相手の言葉を素直に捉えること、これができるようになります。
稲盛氏がおっしゃる経営十二箇条の、最後の項目「常に明るく前向きに、夢と希望を抱いて素直な心で」があります。
臨場感をもって報告する癖をつける、これでこの十二番目の項目を実践することができるわけです。
2 相手が本当に困っていることに気づくことができる。
客様がおっしゃることを素直に捉えることができれば、自然と、お客様が何に困っているのかがわかるようになります。
例えば、Aという製品がお客様の強みだとします。
お客様は、そのA製品は素晴らしいとお話をされます。
強みという事は、プライドであり、誇りであり、頼みの綱でもあります。
そうすると、営業担当者としては、お客様から考えるヒントをたくさんいただいてるわけです。
A製品をより強くして盤石なものにするには何が欠けているのだろうか?
A製品を作る上で、「アキレスのかかと」は何なのだろうか?
これがなくなったら、A製品ができない、そういう物質は何だろうか?
これは、お客様の視点にたって考えるということです。
そして稲盛氏は、この営業マンを最高の営業マンにするために、営業のヒントを伝えていたはずです。

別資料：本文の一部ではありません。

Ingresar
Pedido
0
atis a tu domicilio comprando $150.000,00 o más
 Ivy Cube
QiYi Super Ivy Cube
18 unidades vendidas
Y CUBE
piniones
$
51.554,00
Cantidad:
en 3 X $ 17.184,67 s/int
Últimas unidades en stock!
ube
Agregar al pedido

〇〇君、君がお客様の**さんだったら、何がなかったら困ると思う?
うーん、B材ですかね?
馬鹿者、B材は既に供給過剰になっとるわ、C材はどこから仕入れていると思う?
確か、中国ですかね?。。。そうするとこの先、供給が安定しなくなる可能性がありますね? 明日もう一回行って、C材はこの先、大丈夫ですかと聞いてきましょうか?

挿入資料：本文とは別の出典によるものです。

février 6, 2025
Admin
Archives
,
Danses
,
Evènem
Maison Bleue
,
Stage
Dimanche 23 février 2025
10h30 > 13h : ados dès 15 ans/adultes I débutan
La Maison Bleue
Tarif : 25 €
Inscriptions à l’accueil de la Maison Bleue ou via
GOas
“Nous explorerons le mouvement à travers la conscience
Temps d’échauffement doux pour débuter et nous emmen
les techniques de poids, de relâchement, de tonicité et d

アホか? そんな正面から聞いて教えてくれるわけないやろ!!
では、どうすれば。。。
うちのD材があったやろ、あの耐久性の数字のデータなぁ、あれをもって、先方の課長さんのところに相談に行ってみる、
課長さんの知恵を貸してください、このD材の耐久性はえらくいいんですが、どんなふうにして実用化できますかね、
俺やったらこんな風に聞いてみるわ・・・
あの課長さんはな、数字をしっかり分析してはる、そこに一目置くのや!!
なるほど、社長、これからすぐ明日のアポを取ります。
断られてもな、近くまで来たから言うて、課長さんのとこに寄るんやで!
おそらく、こんな会話が交わされていたのではないかと思います。
稲盛氏と営業担当者は、こんな話をしていたのではないでしょうか?
相手が何に困っているのか、そこを読んで、適切にケアをしていく、それが大切。
そういう姿勢が、商売を長く繁栄させる。
これを身を持って、従業員の方に教えていらっしゃったような気がします。
必ず注文が取れる、営業マンの育て方、大切なヒントをいただきましたありがとうございました。
今日も最後まで読んでいただき、ありがとうございました。